# [Selected excerpt]
··········

The Virginia Department of Environmental Quality, working with the state Drought Monitoring Task Force, extended the warning to 83 counties and 31 cities and issued new drought watches for 12 counties and seven cities. The move means no part of the Commonwealth is free of a drought designation.
Alexandria sits within the Northern Virginia warning area alongside Arlington, Fairfax, Fauquier, Loudoun and Prince William counties and the cities of Fairfax, Falls Church, Manassas and Manassas Park.
A drought warning signals that a significant drought event is imminent, according to DEQ. Because Alexandria draws its water from the Potomac River, the agency directed residents and officials to the Metropolitan Washington Water Supply and Drought Awareness Response Plan for specific conservation triggers and required actions.
Agricultural damage is already widespread statewide, and the risk of wildfires has climbed, DEQ said. The updated state designations align with U.S. Department of Agriculture determinations, potentially making farmers eligible for emergency loans through the Farm Service Agency.

··········

# [Source excerpt]
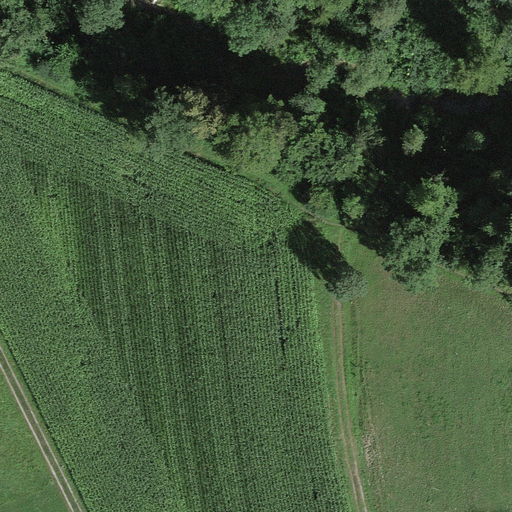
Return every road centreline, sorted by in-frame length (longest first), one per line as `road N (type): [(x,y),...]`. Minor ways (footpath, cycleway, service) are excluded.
road 1 (residential): [(364,511),(340,347),(358,273)]
road 2 (residential): [(81,511),(0,343)]
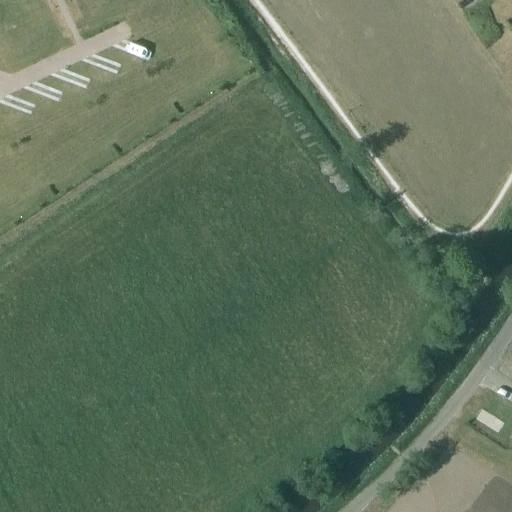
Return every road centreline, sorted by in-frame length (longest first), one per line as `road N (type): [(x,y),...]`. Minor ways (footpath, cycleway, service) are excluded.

··········

# [Objectives]
A - Condense the paragraph of the Virginia drought text that begins "Agricultural damage is already widespread" into a short bulleted list that keeps its main facts.
B - Carry the Virginia drought text forward from its final sentence.
The lines have nothing to do with the Virginia drought text.

# [Answers in order]
A -
- DEQ says agricultural damage is widespread across the state.
- Wildfire risk has risen.
- The updated state designations match U.S. Department of Agriculture determinations.
- Farmers may qualify for emergency loans through the Farm Service Agency.

B -
The deterioration has been swift. A DEQ map from Feb. 9 showed large portions of southwestern and southeastern Virginia clear of any advisory. Friday's map shows no such areas remaining.

Rainfall has run below normal across the Commonwealth, with the central and southern regions hit hardest. Soil moisture is much below normal statewide and has dropped sharply over the past two weeks. Streamflow is well below normal, and stream gauges in the Dan, New, and Rappahannock river basins have set provisional single-day record lows. Groundwater has declined across the state and sits much below normal in northern Virginia, along the Blue Ridge Mountains, and near Roanoke.
Temperatures have been significantly warmer than normal, and most of the state is forecast to receive less than a tenth of an inch of rain over the coming week.
A brief change in the weather this weekend is unlikely to move the needle. After a mostly sunny Friday with highs near 82 and a mild Saturday reaching 81, showers are likely late Saturday night, with a 60% chance of precipitation but new amounts of less than a tenth of an inch. Sunday brings an 80% chance of showers, mainly before 2 p.m., with a breezy high near 62 and northwest gusts up to 33 mph. Drier, cooler air follows, with sunny skies Monday and Tuesday and highs climbing back into the upper 70s by midweek.
DEQ said it is working with local governments, public water works, and large water users to ensure drought response plans and ordinances are followed. The agency urged all Virginians to cut back water use, monitor conditions, and repair leaks.
Current drought status is available on the DEQ website.